Document excerpt
Our love expanded — no longer just about us — but reaching outward: a love between the reader and the line, between strangers in a bookstore, between the city and the world it quietly holds inside.

January 28,

We got to Angoulême from two opposite ends of the world around midnight, stepping off the train into a cold breeze that was almost refreshing after the long journey. As we made our way up the hills, dragging our luggage behind us with the wheels stammering on the stone, we kept stopping to stare at these murals —huge, right there on the buildings, like the whole city had been built inside a comic book.

For a moment, exhaustion loosens its grip. We are children again, seeing something for the first time, something too big to name but simple enough to feel. How strange, to stand before a wall and feel it watching you back. How utterly thrilling, to belong, even for a moment, inside a story that was not our own.

We were ready for the next day.

January 29,

The rain started early. We had to collect our festival badges at Grands Salons de l’Hôtel de Ville and we had this dumb idea in our heads that Hôtel meant an actual hotel, a fancy modernist hotel. And of course, we got lost. But getting lost is its own kind of luck. We stop strangers with our pathetic French, gesture toward our phones. Nothing worked. Then we had an idea, look for people wearing badges because they must be staff or attendees — people who know the way. And then we lifted our heads, and suddenly — badges everywhere — on the small swinging ribbons of lanyards. The city itself had become the festival. Or perhaps, the festival had become the city.

The words exchanged with locals are mostly incomprehensible. Half the time, we didn’t know what people were saying, but they’d point, and that was enough. I remember boyfriend mumbling to me, “It’s fine, fuck it, really. We just need to figure out the general direction first, then we’ll keep asking”. We kept at it, stopping every few steps, nodding like we understood a damn thing, and somehow, somehow we made it to the Hôtel. The staff, eager, generous. We asked for directions- they took us by the hand. We asked if we may enter today- they did not simply say yes; they showed us the way, and guided us through. The whole thing fed by the endless murmurs of social media: the French are cold, the French are unkind, to be Asian here is to be unwelcome — just went up in smoke. A language not of words but of gestures, of hands guiding, of faces soft with welcome. It was a moment that confirmed what had already begun to feel obvious- Angoulême, during the festival, was a place where art and human connection mattered more than barriers of language or background.

The whole day was pretty much for publishers, so as artists, we couldn’t get in. Hence, we figured we would just wander around instead. The city is more than just murals — it was, at the roughest definitions, the way people live. Like everything, from the streets to the people themselves, had been sketched right into place, ink still fresh, colors still settling. My words for this city are just not enough for this.

January 30,

The adventure began. The day was bathed in bright sunlight.

We did our best to hit every spot and booth we could, but we ended up completely lost in Le Monde des Bulles et Place du Champ de Mars. Or, I hope that’s what it was called. The space was dominated by Franco-Belgian comic publishers and artists, offering a glimpse into the global comic scene, though I wondered if it could be called a glimpse at all — more like an immersion, a flood of color and form. I was struck by the extraordinary quality of the graphics. The printing standards at most of the publishers were exceedingly high, and although I was unable to fully comprehend the content, except 1984, the visual craftsmanship spoke for itself. It was a reminder of the vast potential for artistic expression, and in that moment, I was filled with a deep sense of inspiration.

Explore the material
1: Answer these questions about the Angoulême diary:
(a) Where did the writers have to collect their festival badges?
(b) Why could the writers not get in on January 29?
(c) What was the weather like on January 30?
2: List every date that heads an entry in the Angoulême diary.

Source information
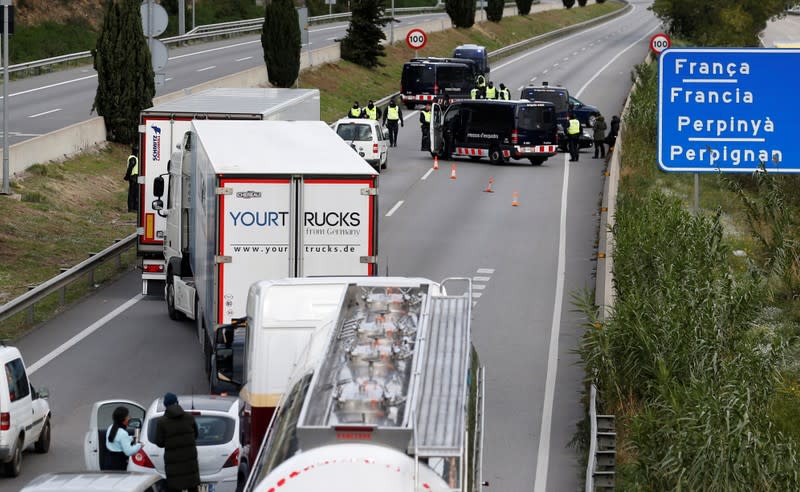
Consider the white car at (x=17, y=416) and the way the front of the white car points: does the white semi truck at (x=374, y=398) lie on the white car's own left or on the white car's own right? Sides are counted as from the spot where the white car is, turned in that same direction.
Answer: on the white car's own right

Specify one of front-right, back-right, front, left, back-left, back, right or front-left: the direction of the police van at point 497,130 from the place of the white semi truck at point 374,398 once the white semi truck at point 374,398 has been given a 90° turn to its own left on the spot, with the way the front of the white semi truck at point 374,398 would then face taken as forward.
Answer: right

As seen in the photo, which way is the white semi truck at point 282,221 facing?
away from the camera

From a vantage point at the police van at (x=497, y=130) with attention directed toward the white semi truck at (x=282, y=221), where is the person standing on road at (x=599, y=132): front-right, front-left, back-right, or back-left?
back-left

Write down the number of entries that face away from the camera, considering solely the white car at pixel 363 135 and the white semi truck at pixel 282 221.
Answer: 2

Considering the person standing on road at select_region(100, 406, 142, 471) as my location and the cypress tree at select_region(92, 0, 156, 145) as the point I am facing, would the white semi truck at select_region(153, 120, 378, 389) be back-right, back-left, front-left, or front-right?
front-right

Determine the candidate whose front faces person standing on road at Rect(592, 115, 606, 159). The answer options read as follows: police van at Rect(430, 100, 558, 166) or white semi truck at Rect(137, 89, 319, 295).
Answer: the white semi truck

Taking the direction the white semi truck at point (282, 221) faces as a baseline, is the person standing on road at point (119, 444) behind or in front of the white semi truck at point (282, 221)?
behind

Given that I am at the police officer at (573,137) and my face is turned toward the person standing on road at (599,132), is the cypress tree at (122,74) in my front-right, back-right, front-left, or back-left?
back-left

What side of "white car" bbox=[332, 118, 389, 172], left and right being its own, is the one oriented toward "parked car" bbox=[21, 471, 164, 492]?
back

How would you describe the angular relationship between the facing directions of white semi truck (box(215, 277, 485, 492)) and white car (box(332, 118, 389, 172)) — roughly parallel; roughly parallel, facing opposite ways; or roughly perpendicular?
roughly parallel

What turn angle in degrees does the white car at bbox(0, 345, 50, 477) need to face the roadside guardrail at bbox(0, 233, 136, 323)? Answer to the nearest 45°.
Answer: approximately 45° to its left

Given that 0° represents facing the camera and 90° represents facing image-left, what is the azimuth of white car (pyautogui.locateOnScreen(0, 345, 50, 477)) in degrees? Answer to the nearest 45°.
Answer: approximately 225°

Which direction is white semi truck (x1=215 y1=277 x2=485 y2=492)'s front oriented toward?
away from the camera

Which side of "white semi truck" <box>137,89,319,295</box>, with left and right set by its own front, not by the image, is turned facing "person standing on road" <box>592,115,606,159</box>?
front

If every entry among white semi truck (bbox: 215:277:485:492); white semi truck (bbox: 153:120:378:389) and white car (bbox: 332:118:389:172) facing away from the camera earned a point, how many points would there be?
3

---

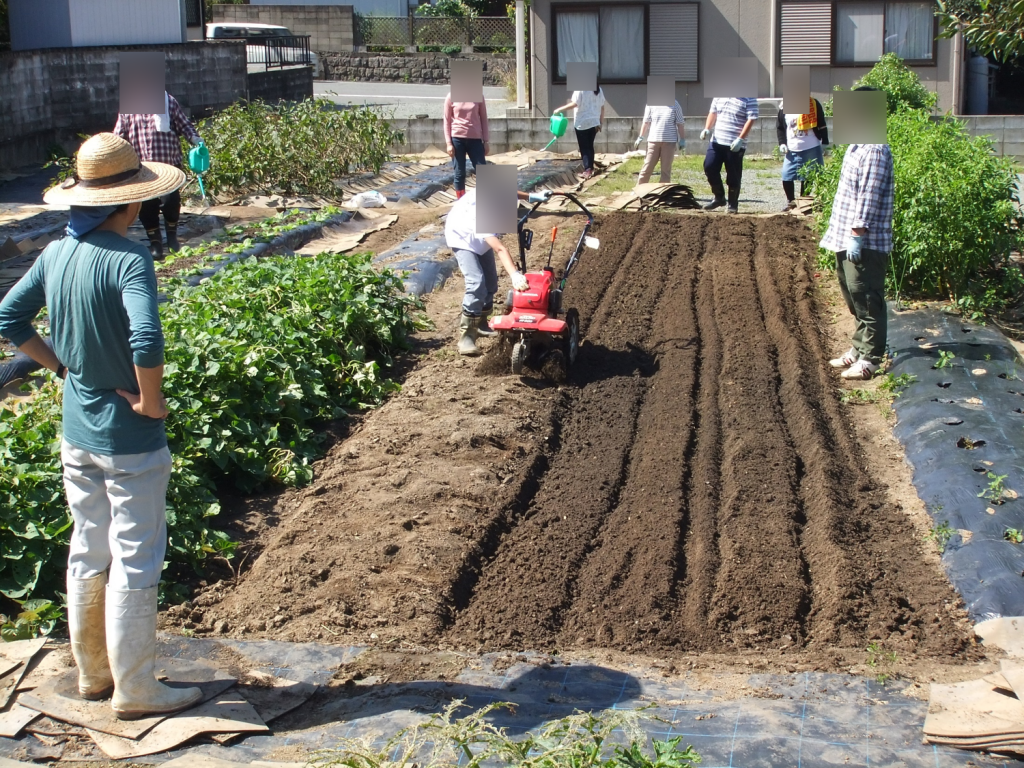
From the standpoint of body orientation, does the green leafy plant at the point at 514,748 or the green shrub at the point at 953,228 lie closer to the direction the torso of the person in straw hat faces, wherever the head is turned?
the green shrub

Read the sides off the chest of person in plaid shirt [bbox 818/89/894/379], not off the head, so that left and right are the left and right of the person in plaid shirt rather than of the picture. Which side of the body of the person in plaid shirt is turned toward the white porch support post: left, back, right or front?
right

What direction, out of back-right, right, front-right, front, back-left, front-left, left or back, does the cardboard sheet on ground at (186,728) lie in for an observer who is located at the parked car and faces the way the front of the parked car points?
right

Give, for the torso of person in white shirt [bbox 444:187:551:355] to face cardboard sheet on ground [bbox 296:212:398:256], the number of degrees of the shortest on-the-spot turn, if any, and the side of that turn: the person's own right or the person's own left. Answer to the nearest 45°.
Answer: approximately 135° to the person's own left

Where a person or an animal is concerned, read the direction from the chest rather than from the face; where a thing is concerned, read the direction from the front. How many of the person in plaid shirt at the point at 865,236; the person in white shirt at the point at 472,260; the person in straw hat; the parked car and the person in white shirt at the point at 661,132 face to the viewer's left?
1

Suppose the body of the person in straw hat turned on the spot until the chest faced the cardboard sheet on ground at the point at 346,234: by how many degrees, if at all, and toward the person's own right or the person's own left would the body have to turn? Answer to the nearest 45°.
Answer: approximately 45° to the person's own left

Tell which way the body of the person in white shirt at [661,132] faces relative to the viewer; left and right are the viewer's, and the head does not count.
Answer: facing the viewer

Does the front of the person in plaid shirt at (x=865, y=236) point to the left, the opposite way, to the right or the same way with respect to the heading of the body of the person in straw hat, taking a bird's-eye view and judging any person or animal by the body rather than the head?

Solutions for each task
1:
(a) At Grands Salons de l'Hôtel de Ville.
(b) That day was mostly for publishers, so as artists they could not get in.
(c) The day was bathed in bright sunlight.

2:
January 28
January 29
January 30